Requiem para A. W.
Não existem balas perdidas. Há um número preciso de tiros sem o qual a guerra não se realiza plenamente. A este número, imensurável porém limitado e apenas conhecido pelo contador sobre-humano, corresponde um número proporcional de vítimas.
A 15 de setembro de 1945, faltava que uma bala fosse disparada para completar a ação total da guerra. Esta bala estava na arma de um açougueiro norte-americano, soldado ocasional. À bala faltava-lhe a vítima. A guerra havia acabado, portanto a vítima deveria ir ao encontro da bala que esperava a vítima. Nem esta nem o soldado conheciam seu desígnio, porém, estavam vinculados a um ato que completaria o ritual.

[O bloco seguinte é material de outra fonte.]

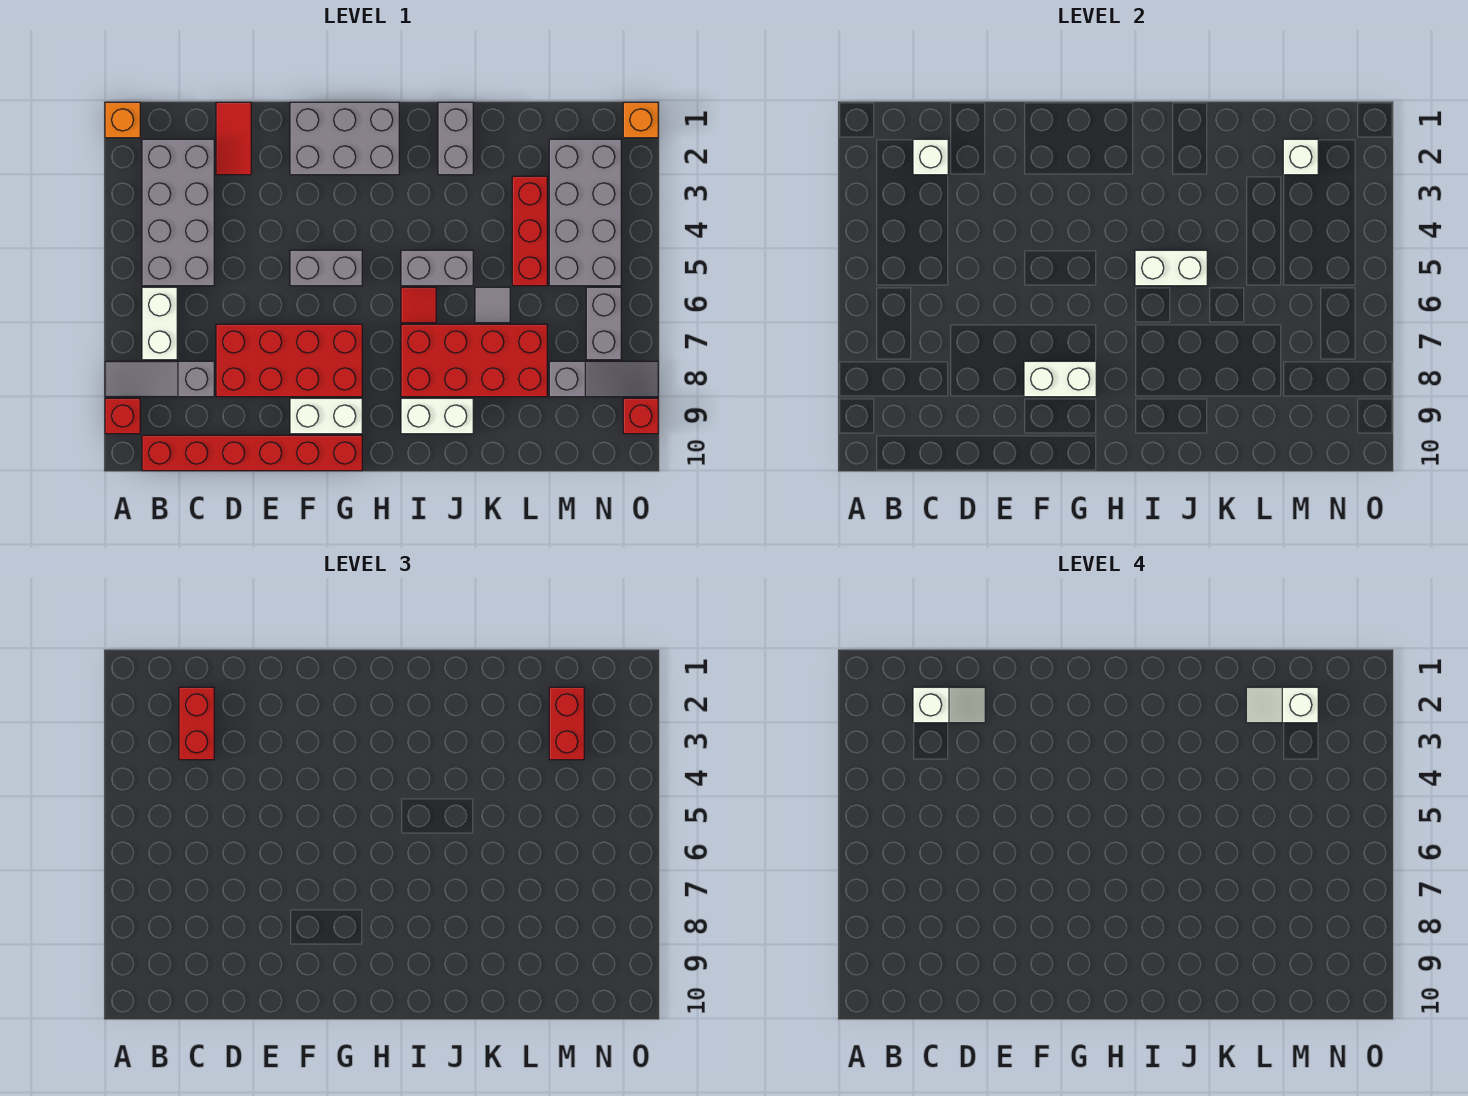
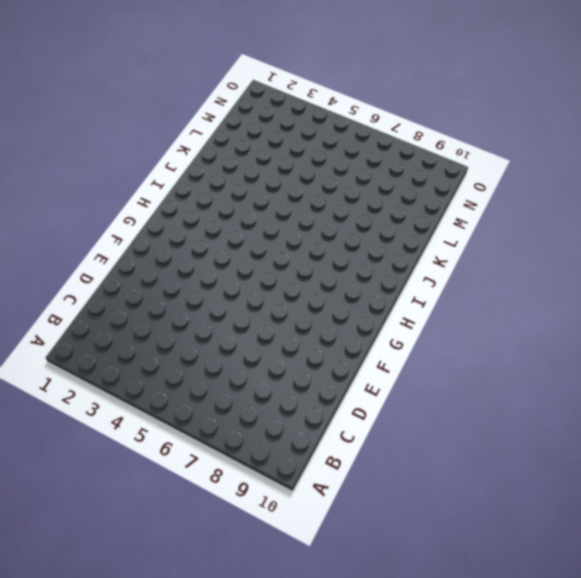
none -> orange brick A1 level 1
none -> grey slope A8:C8 level 1 top C
none -> red brick A9 level 1
none -> grey brick B2:C5 level 1

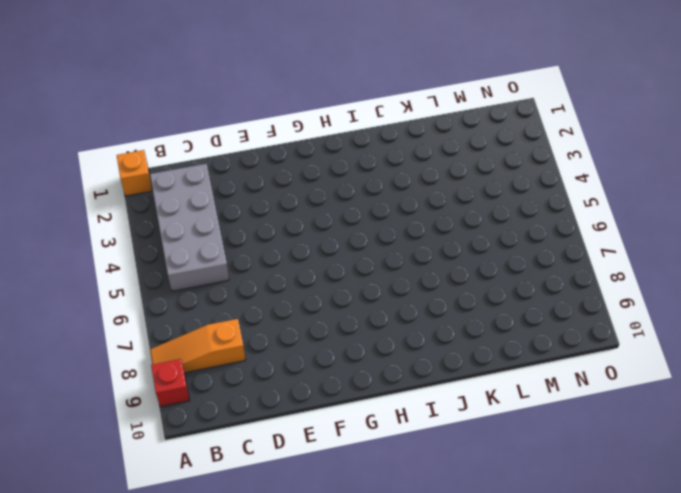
orange slope A8:C8 level 1 top C -> grey slope A8:C8 level 1 top C
none -> white brick B6:B7 level 1
none -> red brick B10:G10 level 1
none -> red tile D1:D2 level 1
none -> red brick D7:G8 level 1

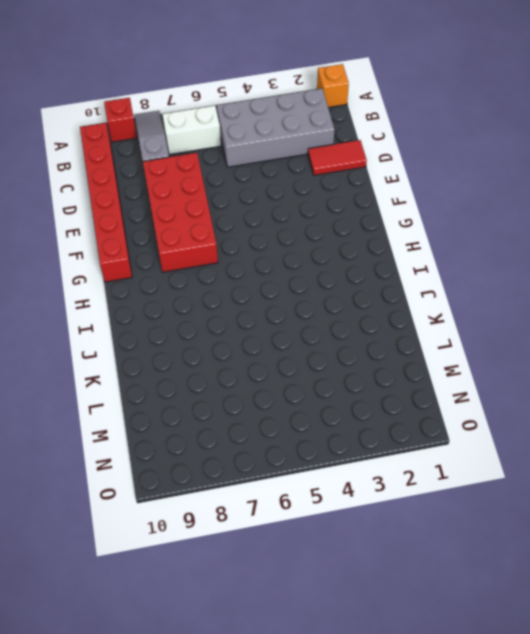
none -> grey brick F1:H2 level 1
none -> grey brick F5:G5 level 1
none -> white brick F9:G9 level 1
none -> grey brick I5:J5 level 1

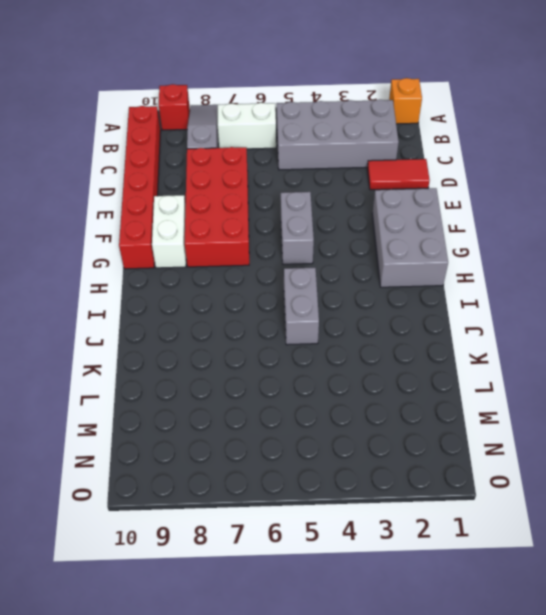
none -> red tile I6 level 1
none -> red brick I7:L8 level 1
none -> white brick I9:J9 level 1
none -> grey brick J1:J2 level 1

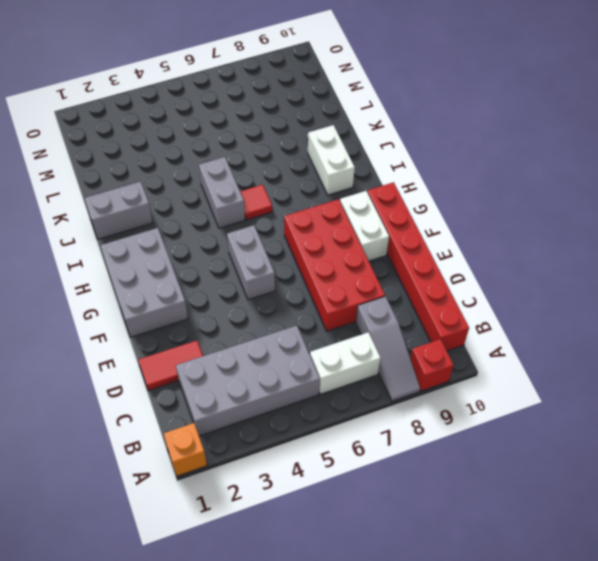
none -> red brick I7:L8 level 1
none -> grey tile K6 level 1
none -> red brick L3:L5 level 1
none -> grey brick M2:N5 level 1

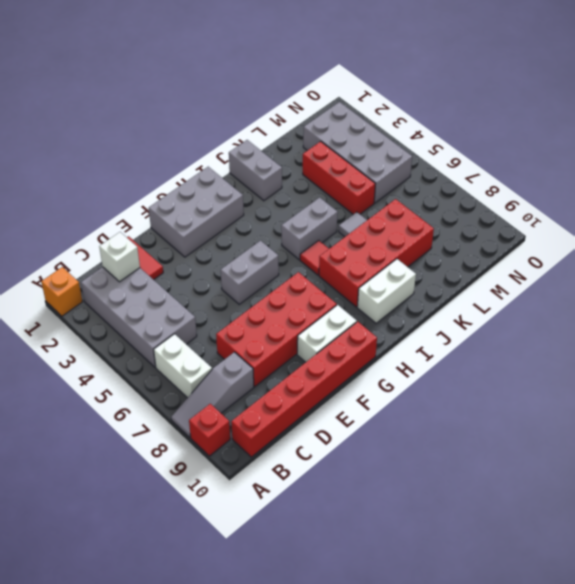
none -> grey slope M8:O8 level 1 top M
none -> grey brick N6:N7 level 1
none -> orange brick O1 level 1
none -> red brick O9 level 1

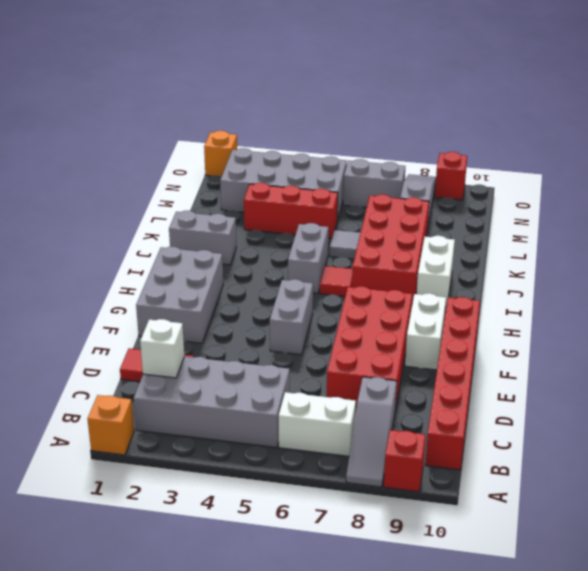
none -> white brick F8:G8 level 2
none -> white brick I5:J5 level 2
none -> white brick M2 level 2
none -> red brick C2:C3 level 3

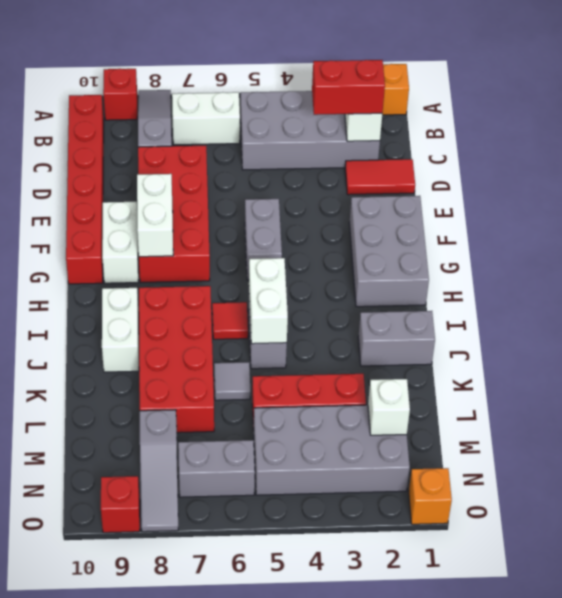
none -> red brick M2:M3 level 3
none -> white slope C2:D2 level 4 top C
none -> white slope L2:M2 level 4 top M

Era necessário que o atirador e o alvo ignorassem a identidade do outro. O enredo exigia que a vítima fosse um civil para evitar qualquer noção de rivalidade. A ordem era que nenhum interesse pessoal interferisse no cumprimento da cerimônia. Somente assim o fato se revelaria ato não humano, circunstância pura.
O músico sai depois do jantar. Na outra calçada um vulto - sombra dentro das sombras, e entre os dois o largo vão da rua - pronuncia algumas palavras em inglês, que o austríaco, provavelmente, não compreende. Com um gesto familiar para aqueles que o conhecem, o civil leva a mão ao bolso interno do paletó à procura de um charuto.
Então ouve-se o tiro. Único no silêncio da noite, e outra vez o silêncio. Este será o fortíssimo invertido do artista, seu epitáfio.
Anos mais tarde o soldado morrerá minado pelo álcool.
Aquele eco da guerra, quando todos os estrondos se haviam esgotado, procurava um ouvido capaz de dar-lhe significação? O certo é que o silêncio não deveria ser o mesmo depois deste disparo. Agora seria um vazio povoado de ausencias, a moldura de sutilíssimos sons, quase nada, que não mais seriam modulados.
Não fosse a vítima Anton Webern e o tiro passaria despercebido. E não teríamos a revelação do mecanismo do ritual, sem que por isso pretendamos compreender-lhe a razão. Esta continuará acaçapada ´por trás do acaso, da coincidência, da fatalidade, do azar, do malentendido.
Talvez, no momento do disparo, as funções do soldado e de Anton Webern foram trocadas, sem que isto alterasse a ação nem as identidades das personagens: uma oferenda, Baal, uma bala. Talvez os dois homens fossem meros suportes, acidentes no tempo e no espaço. No entanto, ambos foram necessários para consumar o sacrifício à deidade corporificada no projétil.